**WHAT YOU NEED TO DO**
Count the lines of data below that include "headers". Provide only the number.

-=-=-

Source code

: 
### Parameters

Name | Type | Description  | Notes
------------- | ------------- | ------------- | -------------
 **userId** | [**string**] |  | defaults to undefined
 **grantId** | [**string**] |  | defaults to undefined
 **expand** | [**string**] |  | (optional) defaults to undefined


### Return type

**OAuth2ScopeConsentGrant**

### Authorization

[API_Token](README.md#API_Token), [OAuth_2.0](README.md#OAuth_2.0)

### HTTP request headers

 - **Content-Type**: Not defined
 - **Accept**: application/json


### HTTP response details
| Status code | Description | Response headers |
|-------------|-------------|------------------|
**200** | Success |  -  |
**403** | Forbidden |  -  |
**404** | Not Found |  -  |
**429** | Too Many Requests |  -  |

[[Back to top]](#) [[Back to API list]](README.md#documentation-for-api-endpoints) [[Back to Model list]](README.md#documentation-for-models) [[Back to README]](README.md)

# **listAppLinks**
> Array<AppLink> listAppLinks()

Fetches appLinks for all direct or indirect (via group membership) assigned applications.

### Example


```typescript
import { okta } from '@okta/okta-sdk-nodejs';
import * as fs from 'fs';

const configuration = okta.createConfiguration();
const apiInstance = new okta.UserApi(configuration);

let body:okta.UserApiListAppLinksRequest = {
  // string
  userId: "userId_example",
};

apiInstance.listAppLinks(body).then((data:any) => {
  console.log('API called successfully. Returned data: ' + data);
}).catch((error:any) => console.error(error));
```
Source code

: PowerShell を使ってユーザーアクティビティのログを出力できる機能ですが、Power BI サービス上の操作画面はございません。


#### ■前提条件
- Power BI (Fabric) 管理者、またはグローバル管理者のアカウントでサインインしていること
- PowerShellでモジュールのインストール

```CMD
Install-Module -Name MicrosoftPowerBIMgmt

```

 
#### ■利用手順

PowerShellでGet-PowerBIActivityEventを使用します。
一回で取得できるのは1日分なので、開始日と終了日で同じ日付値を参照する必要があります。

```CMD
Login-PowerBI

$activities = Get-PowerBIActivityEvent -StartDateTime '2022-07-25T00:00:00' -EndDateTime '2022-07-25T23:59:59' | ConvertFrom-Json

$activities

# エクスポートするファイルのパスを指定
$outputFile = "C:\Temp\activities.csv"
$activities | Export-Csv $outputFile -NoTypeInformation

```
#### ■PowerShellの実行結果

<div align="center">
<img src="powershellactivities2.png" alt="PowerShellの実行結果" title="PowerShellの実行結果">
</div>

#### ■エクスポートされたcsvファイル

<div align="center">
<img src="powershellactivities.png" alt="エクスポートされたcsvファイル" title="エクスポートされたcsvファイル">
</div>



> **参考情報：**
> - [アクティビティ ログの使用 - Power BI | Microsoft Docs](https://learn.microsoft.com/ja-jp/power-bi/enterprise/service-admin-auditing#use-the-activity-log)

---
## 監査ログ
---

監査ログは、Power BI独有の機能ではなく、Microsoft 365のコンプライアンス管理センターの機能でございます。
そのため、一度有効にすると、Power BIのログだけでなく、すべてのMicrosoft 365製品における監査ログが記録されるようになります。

-=-=-

**ANSWER SPACE**
2